Types de personnalités susceptibles de se radicaliser
- Les amateurs de sensations fortes – attirés par la violence comme forme de rébellion.
- les adeptes de la politique – motivés par des idéologies fortes
- Les marginaux sociaux – qui se sentent opprimés économiquement ou socialement.
- les adeptes sociaux – influencés par la pression des pairs
- endoctrinés idéologiquement – attirés par des contenus extrémistes en ligne.
- les conservateurs traditionnels – élevés dans des environnements radicalisés.
Comment contrer le terrorisme des loups solitaires?
Internet est l’un des outils les plus importants dans la lutte contre ce phénomène. La présence de contenus terroristes sur Internet constitue une menace sérieuse. Les terroristes exploitent le réseau pour diffuser des messages d’intimidation, de recrutement et d’exécution.
Les algorithmes contribuent à la radicalisation, d’où la nécessité d’une approche multidimensionnelle combinant la technologie, l’innovation et la réglementation. Les algorithmes amplifient involontairement les contenus extrémistes, exacerbant les divisions sociétales et propageant la désinformation.
Les hashtags sont utilisés pour accélérer la diffusion des contenus. Par exemple, ISIS utilise X (anciennement Twitter) et Telegram pour diffuser des messages émotionnels, tandis qu’Al-Qaïda utilise YouTube pour diffuser des discours d’entraînement. Les groupes d’extrême droite utilisent TikTok pour cibler les utilisateurs avec des algorithmes qui renforcent les idéologies extrémistes, ce qui conduit à ce que l’on appelle des « bulles de filtre ».

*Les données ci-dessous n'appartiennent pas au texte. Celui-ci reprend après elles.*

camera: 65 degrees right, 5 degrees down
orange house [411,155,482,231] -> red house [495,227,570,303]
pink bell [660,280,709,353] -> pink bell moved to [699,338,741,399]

Les lois telles que la NetzDG en Allemagne doivent relever le défi de l’équilibre entre la liberté d’expression et la surveillance du contenu. Toutefois, les lacunes juridiques sont utilisées pour diffuser des idéologies extrémistes par des moyens détournés.
Il est donc recommandé d’examiner régulièrement les algorithmes et d’imposer la transparence, comme le fait la loi européenne sur les services numériques de 2023. Des lois peuvent également être adoptées pour tenir les plateformes responsables si elles ne parviennent pas à minimiser les contenus préjudiciables.
Certains pays lancent des campagnes de sensibilisation du public pour aider les utilisateurs à reconnaître et à éviter d’interagir avec la propagande extrémiste. La loi britannique sur la sécurité de l’internet comprend des initiatives éducatives visant à promouvoir la sensibilisation au numérique.
Conclusions
Le phénomène des « loups solitaires » devrait devenir plus complexe en raison du développement technologique et de la diffusion de l’intelligence artificielle.
Les principaux défis consistent à faire la distinction entre ceux qui ont des idées radicalisées et ceux qui ont l’intention de commettre des attentats.
Les tensions politiques et sociales pourraient créer un environnement propice à l’émergence d’un plus grand nombre de loups solitaires.
L’avenir du phénomène dépend de la capacité des gouvernements et des sociétés à sensibiliser, à s’attaquer aux racines de la radicalisation et à élaborer des stratégies de sécurité nuancées.